Miliken's death reminds us of better politics

Michael Sarafa - Special to The Chaldean News

Michael Sarafa - Special to The Chaldean News

I became very interested in government and politics very early in life. I was involved in class governance in grade school, high school and college. I did my college internship at the Michigan Republican State Committee led then by Spencer Abraham who went on to become a U.S. Senator and Secretary of Energy. Upon graduating from college, I even ran for state representative at the ripe old age of 22.

Back then, we were taught that government service and political awareness was a civic duty, not only a right of citizenship but an obligation. While there was a very robust two-party system then, the vitriol and extreme partisanship we see today was non-existent. Yes, there has always been dirty politics. But most of those in political leadership viewed their jobs as problem solvers with a goal of improving the lives of their constituents. “Compromise” was not a four-letter word but rather a heralded skill set.

Last week, we lost a stalwart of the idea that good policy is good politics. Former Governor Bill Milliken, who repeated that phrase often, died at the age of 97. He served in the state senate and as Lieutenant Governor before ascending to the Governor’s office when George Romney was tapped for a position in the Nixon Administration.

Milliken was among the “last lions” of moderate Republicanism, not only in Michigan but nationally as well. Mayor Coleman Young considered him a great ally of Detroit. He ushered in a new era of environmental protection that in hindsight was prescient and visionary. He represented decency and collegiality in all the most important ways—working with Democrats and Republicans alike to accomplish important legislation, focusing on urban areas and the plight of the poor and being open to other points of view.

In retirement, the former governor became exasperated with the direction of the Republican Party, often endorsing Democratic candidates for state office and even for President. There’s no doubt that the current state of affairs in Washington D.C. was a major disappointment to him.
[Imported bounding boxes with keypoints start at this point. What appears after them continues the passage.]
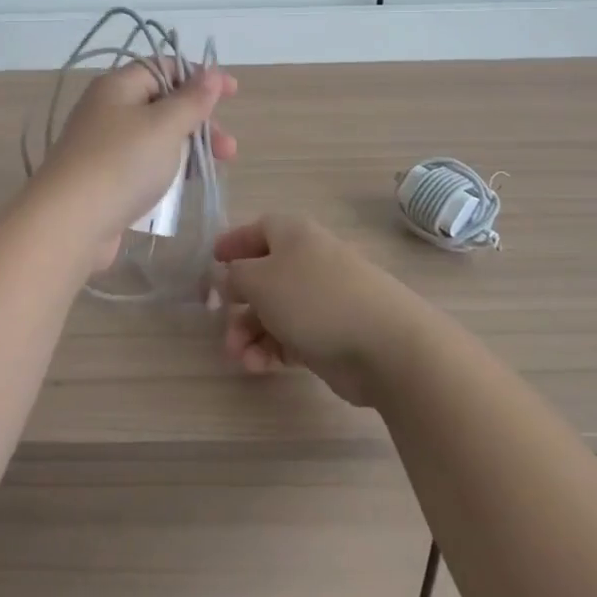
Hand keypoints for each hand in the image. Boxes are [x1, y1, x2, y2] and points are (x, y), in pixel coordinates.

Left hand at [33, 61, 236, 267]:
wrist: (70, 223)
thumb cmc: (122, 163)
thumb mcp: (165, 126)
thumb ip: (192, 99)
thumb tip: (211, 73)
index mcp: (118, 86)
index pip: (163, 67)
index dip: (199, 76)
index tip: (232, 93)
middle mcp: (108, 110)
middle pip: (163, 104)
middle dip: (200, 121)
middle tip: (227, 147)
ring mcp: (104, 146)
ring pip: (157, 137)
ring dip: (189, 148)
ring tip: (215, 170)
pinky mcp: (105, 179)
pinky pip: (144, 165)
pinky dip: (168, 170)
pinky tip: (185, 186)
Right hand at [216, 215, 425, 406]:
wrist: (385, 345)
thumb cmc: (314, 298)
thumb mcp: (260, 280)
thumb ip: (234, 276)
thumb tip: (228, 277)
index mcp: (293, 235)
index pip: (258, 229)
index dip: (233, 242)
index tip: (211, 262)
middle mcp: (307, 261)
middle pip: (262, 276)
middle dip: (237, 302)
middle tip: (220, 325)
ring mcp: (321, 299)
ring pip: (274, 311)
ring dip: (249, 333)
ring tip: (240, 357)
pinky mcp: (330, 335)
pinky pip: (290, 337)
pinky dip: (271, 349)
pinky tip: (259, 366)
At a time of unprecedented political turmoil in modern American history, Governor Milliken’s passing is an occasion for us to remember what decency and statesmanship used to look like. Magnanimity and openness were emblematic of confidence and strength rather than weakness. Decorum and mutual respect were the rule, not the exception. The current generation of political leadership has utterly failed in this regard. But, as it does, another generation will arise. They would do well to study the life and times of one of Michigan’s great governors.